* [What is needed]: Give the lines of the entries below as a JSON list of strings, one string per line, with blank lines left out. Don't include the picture lines.

Collected data
****************

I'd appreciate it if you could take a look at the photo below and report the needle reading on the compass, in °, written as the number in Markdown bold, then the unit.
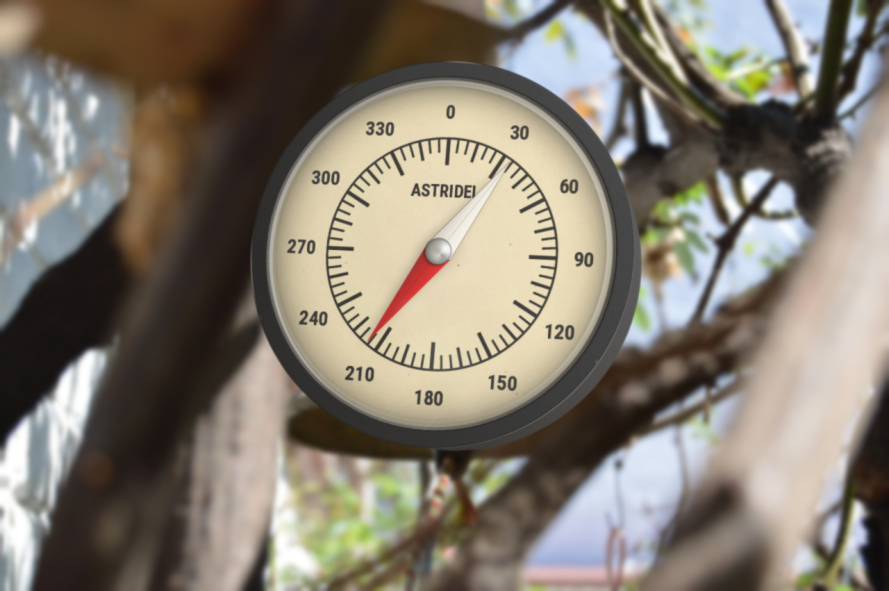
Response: **215** °
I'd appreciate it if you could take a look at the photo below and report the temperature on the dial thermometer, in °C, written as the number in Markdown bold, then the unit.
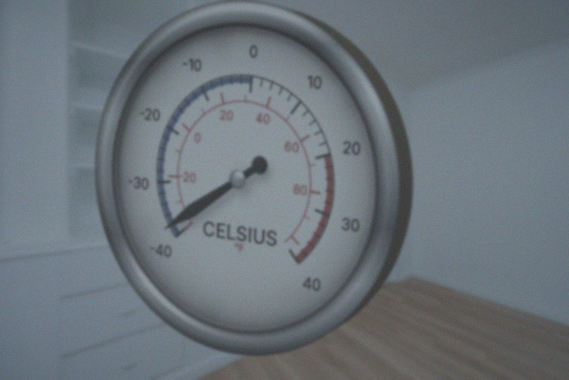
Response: **-38** °C
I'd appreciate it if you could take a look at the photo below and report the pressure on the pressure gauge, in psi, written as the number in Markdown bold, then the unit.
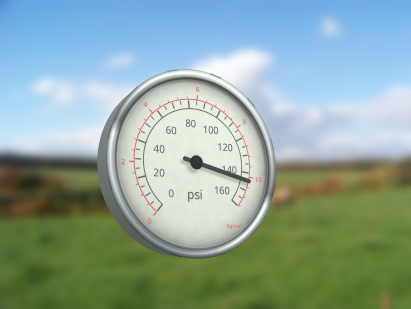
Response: **145** psi
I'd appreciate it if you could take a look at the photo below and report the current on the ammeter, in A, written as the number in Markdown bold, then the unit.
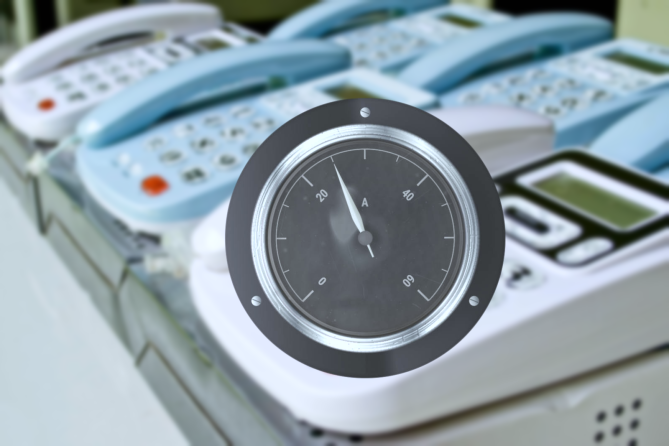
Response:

****************

* [Solution to the problem]:
[
  "I'd appreciate it if you could take a look at the photo below and report the needle reading on the compass, in °, written as the number in Markdown bold, then the unit.",
  "Response: **215** °",
  "I'd appreciate it if you could take a look at the photo below and report the temperature on the dial thermometer, in °C, written as the number in Markdown bold, then the unit.",
  "Response: **-38** °C",
  "I'd appreciate it if you could take a look at the photo below and report the pressure on the pressure gauge, in psi, written as the number in Markdown bold, then the unit.",
  "Response: **145** psi",
  "I'd appreciate it if you could take a look at the photo below and report the current on the ammeter, in A, written as the number in Markdown bold, then the unit.",
  "Response:"
]